Prompt A —
In the court case text, copy the passage from "It is unnecessary" to "February 28, 1916.", swapping "referee" for "special master".
Prompt B —
According to the court case text, who was the referee before whom the case was tried?
Prompt C —
Extend the court case text past its final sentence.

Exercise text —
----------------------------------------

Reynolds v. Third Nat. Bank

Decision Date16 July 1920
Docket NumberNo. 20156.,20156.
Citation225 S.W. 901
PartiesREYNOLDS v. THIRD NAT. BANK OF ST. LOUIS.
CourtMissouri Supreme Court

Appeal from St Louis Circuit Court; James E. Withrow, Judge.

Action by Matt. G. Reynolds, receiver of the Continental Assurance Company of America, against the Third National Bank of St. Louis. From judgment for defendant, plaintiff appeals. Affirmed.

This action was brought to the October term, 1914, of the circuit court of the city of St. Louis, by Matt. G. Reynolds, receiver of the Continental Assurance Company of America, appellant, against Third National Bank of St. Louis, respondent.

It is unnecessary to set out the pleadings in full, but they will be referred to when there is any occasion for so doing. The facts as stated by respondent and the referee are set forth in respondent's statement and brief as follows:

"This is an action by Matt. G. Reynolds, as receiver of the Continental Assurance Company of America, against the Third National Bank of St. Louis for money totaling $99,899.-18, alleged to have been deposited by said assurance company in said bank between February 26, 1909, and June 9, 1910.

"The case was tried below before Hon. Joseph H. Zumbalen, referee, who found the issues in favor of respondent and recommended judgment accordingly. The lower court sustained the finding of the referee and rendered its judgment thereon in accordance with said finding, and the receiver appealed to this court, February 28, 1916.

"The inception of the account with respondent's bank was thuswise: After the promoters of the proposed insurance company had executed its declaration of intention to organize said company as required by statute, but before any other steps had been taken toward the formation of said company or to secure subscriptions to its capital stock, a need of funds to pay expense arose. Thereupon two of the corporators who intended later to subscribe for capital stock in the company furnished to Harry B. Gardner, who was the moving spirit of the enterprise, $1,500 of their funds to be used in defraying said expenses. Gardner himself gave something more than $600 from his private funds and borrowed some 6,000 odd dollars by means of a mortgage on his house to be used for the same purpose. It was agreed among the incorporators that Gardner should deposit said funds in the bank for the purposes stated and that it should be disbursed therefor by means of checks authenticated by Gardner's signature. (Italics ours.)"

----------------------------------------

Extracted page text data
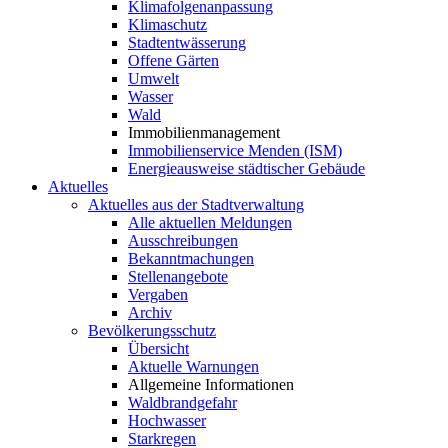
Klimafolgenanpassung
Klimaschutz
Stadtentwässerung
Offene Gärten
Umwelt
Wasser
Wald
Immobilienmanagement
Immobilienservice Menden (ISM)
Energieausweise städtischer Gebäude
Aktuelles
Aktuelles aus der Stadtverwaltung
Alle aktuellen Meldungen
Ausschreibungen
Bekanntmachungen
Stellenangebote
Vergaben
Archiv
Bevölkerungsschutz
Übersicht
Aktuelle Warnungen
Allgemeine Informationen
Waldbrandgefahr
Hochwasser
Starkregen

----------------------------------------

Final answer A —
It is unnecessary to set out the pleadings in full, but they will be referred to when there is any occasion for so doing. The facts as stated by respondent and the special master are set forth in respondent's statement and brief as follows:

"This is an action by Matt. G. Reynolds, as receiver of the Continental Assurance Company of America, against the Third National Bank of St. Louis for money totaling $99,899.-18, alleged to have been deposited by said assurance company in said bank between February 26, 1909, and June 9, 1910.

"The case was tried below before Hon. Joseph H. Zumbalen, special master, who found the issues in favor of respondent and recommended judgment accordingly. The lower court sustained the finding of the special master and rendered its judgment thereon in accordance with said finding, and the receiver appealed to this court, February 28, 1916.

Final answer B —
Hon. Joseph H. Zumbalen

Final answer C —
On or about February 5, 1909, said Gardner and 14 associates duly filed their declaration of intention to form a corporation for the purpose of making assurances upon the lives of individuals under the provisions of article 11, c. 119, R. S. 1909, and gave to the proposed corporation the high-blown name of Continental Assurance Company of America.

On February 26, 1909, Harry B. Gardner opened an account with defendant bank in the name of said assurance company. In accordance with the usual custom of the bank, Gardner was required to fill out a signature card which he did by inserting the words "Continental Assurance Company of America," 1309-10 Syndicate Trust Building, Olive and Tenth, and by writing his name with the word "secretary" under the following statement, "Below please find authorized signature which you will recognize in payment of funds or the transaction of other business on our account." Mr. Galbreath then introduced Gardner to the tellers of the bank, one of whom placed on the signature card the date of the opening of the account, thus, "2-26-09" and filed said card with a paying teller of the bank.

It appears that Gardner did not tell Galbreath or any other representative of the bank anything as to the status of the Continental Assurance Company of America, or the nature of its business; nor was inquiry made regarding these matters by the bank; and neither Galbreath or any other officer of the bank had any actual knowledge concerning said assurance company.

The bank had many accounts which belonged to individuals, but which were carried on its books in names that apparently were those of corporations.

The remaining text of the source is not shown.